**課題の目的**: 行の先頭から「груди, а порой」を含む行までを、両端の行も含めて一字一句変えずに出力せよ。

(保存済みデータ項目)
_ _ _ _ _ _ _

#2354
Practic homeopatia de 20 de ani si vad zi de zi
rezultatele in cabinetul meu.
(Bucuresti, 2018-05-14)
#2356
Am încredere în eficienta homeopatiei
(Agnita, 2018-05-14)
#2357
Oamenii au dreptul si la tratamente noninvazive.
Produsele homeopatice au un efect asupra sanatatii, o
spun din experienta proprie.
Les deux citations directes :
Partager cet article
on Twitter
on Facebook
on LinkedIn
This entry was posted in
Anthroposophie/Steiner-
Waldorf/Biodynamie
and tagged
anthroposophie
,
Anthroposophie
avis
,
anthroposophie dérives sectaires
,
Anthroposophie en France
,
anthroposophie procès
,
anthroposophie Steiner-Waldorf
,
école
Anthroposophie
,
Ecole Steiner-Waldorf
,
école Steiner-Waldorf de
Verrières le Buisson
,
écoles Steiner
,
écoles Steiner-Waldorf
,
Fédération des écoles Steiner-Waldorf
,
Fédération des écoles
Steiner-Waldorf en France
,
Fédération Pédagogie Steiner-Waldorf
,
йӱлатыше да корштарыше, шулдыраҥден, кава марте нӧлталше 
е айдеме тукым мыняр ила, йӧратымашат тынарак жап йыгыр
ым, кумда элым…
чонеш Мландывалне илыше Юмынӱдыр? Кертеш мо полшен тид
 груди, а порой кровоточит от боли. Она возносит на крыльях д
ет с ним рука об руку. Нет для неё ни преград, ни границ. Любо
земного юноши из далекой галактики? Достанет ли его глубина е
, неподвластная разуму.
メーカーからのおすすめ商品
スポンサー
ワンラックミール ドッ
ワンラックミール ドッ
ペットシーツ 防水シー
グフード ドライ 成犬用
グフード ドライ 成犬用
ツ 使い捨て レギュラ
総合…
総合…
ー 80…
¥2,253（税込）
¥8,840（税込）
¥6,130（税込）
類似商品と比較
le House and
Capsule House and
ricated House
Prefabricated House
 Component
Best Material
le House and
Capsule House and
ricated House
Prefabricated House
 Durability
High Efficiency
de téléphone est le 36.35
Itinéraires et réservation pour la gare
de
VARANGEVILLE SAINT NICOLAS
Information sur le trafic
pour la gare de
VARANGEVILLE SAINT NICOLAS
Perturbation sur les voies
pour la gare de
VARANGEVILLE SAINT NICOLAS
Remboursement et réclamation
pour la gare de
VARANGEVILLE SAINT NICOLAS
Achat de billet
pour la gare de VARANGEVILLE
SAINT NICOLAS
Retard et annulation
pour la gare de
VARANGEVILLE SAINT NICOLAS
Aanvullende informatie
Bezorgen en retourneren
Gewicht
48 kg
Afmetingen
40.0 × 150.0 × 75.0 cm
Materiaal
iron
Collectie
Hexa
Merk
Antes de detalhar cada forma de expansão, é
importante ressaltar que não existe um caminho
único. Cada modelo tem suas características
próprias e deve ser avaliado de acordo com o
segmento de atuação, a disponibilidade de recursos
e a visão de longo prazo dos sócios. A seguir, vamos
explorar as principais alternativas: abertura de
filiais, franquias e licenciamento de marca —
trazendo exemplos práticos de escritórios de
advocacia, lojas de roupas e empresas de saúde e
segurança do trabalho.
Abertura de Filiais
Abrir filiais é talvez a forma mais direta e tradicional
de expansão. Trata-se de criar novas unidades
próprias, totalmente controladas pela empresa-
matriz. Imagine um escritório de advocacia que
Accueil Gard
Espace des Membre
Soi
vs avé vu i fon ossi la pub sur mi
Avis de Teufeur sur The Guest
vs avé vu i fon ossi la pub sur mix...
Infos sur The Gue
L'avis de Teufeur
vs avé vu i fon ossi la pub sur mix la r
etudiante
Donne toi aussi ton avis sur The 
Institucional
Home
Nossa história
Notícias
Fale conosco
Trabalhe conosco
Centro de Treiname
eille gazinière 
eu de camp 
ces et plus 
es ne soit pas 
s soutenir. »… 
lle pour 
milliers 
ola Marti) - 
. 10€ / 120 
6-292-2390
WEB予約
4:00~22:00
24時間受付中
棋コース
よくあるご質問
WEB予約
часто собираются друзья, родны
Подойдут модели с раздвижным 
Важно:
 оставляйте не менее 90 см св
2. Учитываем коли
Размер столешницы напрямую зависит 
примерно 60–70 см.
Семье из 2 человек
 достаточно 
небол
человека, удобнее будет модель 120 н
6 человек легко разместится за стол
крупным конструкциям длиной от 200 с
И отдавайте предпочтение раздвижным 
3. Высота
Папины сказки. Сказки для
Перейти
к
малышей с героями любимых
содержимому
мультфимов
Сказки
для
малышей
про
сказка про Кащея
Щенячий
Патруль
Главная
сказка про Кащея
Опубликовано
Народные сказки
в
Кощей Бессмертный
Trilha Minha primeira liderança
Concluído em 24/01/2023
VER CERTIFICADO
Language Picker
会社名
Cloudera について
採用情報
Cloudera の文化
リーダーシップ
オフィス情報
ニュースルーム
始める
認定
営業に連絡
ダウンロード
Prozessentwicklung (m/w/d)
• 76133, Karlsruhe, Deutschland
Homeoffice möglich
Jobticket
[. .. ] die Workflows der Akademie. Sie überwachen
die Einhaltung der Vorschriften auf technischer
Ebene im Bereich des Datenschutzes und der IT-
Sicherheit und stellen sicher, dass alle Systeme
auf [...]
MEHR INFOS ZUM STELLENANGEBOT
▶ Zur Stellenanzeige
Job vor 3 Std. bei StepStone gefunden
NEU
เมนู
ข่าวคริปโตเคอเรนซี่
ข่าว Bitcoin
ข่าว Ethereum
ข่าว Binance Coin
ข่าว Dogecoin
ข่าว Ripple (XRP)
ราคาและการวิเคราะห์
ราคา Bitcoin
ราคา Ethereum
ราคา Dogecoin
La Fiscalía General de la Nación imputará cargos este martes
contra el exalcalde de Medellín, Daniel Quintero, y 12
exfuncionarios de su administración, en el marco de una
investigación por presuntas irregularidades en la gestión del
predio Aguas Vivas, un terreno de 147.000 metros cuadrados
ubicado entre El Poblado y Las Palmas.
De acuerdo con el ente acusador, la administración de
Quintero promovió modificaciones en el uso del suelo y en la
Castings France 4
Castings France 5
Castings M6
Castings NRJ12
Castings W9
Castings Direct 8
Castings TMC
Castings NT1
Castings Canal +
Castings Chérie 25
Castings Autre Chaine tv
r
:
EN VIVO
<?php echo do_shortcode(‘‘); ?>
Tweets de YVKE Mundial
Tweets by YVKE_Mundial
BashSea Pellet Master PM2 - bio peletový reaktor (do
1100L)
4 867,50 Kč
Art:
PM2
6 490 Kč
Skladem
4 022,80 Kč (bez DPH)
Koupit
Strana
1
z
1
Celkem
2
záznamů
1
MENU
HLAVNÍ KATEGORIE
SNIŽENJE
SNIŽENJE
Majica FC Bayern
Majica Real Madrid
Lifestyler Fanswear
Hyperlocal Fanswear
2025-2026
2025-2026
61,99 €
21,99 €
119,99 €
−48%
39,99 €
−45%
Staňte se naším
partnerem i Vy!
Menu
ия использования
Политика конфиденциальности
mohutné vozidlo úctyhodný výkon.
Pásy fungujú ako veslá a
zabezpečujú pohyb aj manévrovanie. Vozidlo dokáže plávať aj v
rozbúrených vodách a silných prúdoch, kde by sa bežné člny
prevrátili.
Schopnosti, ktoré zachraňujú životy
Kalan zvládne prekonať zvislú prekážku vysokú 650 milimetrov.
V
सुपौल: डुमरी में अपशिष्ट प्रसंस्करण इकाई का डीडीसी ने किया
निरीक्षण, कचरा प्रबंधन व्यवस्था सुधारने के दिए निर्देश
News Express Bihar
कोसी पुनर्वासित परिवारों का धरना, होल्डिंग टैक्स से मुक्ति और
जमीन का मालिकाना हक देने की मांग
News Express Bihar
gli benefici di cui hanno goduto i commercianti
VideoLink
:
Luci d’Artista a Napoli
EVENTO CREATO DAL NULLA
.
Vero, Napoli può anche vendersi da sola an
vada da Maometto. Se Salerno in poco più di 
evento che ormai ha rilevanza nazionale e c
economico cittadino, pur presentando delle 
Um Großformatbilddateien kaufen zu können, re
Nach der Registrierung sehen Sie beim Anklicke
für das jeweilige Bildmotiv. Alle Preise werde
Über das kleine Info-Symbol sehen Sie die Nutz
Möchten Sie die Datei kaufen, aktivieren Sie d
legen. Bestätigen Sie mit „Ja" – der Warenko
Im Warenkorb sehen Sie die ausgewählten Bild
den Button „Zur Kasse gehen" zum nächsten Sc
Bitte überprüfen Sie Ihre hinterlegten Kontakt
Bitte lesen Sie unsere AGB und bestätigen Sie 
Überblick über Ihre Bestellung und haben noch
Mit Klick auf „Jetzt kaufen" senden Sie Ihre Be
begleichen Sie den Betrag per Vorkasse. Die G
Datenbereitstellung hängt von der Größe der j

_ _ _ _ _ _ _

**課題への回答**:
#2354
Practic homeopatia de 20 de ani si vad zi de zi
rezultatele in cabinetul meu.
(Bucuresti, 2018-05-14)
#2356
Am încredere în eficienta homeopatiei
(Agnita, 2018-05-14)
#2357
Oamenii au dreptul si la tratamente noninvazive.
Produsele homeopatice au un efect asupra sanatatii, o
spun din experienta proprie.
Les deux citations directes :
Partager cet article
on Twitter
on Facebook
on LinkedIn
This entry was posted in
Anthroposophie/Steiner-
Waldorf/Biodynamie
and tagged
anthroposophie
,
Anthroposophie
avis
,
anthroposophie dérives sectaires
,
Anthroposophie en France
,
anthroposophie procès
,
anthroposophie Steiner-Waldorf
,
école
Anthroposophie
,
Ecole Steiner-Waldorf
,
école Steiner-Waldorf de
Verrières le Buisson
,
écoles Steiner
,
écoles Steiner-Waldorf
,
Fédération des écoles Steiner-Waldorf
,
Fédération des écoles
Steiner-Waldorf en France
,
Fédération Pédagogie Steiner-Waldorf
,
йӱлатыше да корштарыше, шулдыраҥден, кава марте нӧлталше 
е айдеме тукым мыняр ила, йӧратымашат тынарак жап йыгыр
ым, кумда элым…
чонеш Мландывалне илыше Юмынӱдыр? Кертеш мо полшен тид
 груди, а порой кровоточит от боли. Она возносит на крыльях д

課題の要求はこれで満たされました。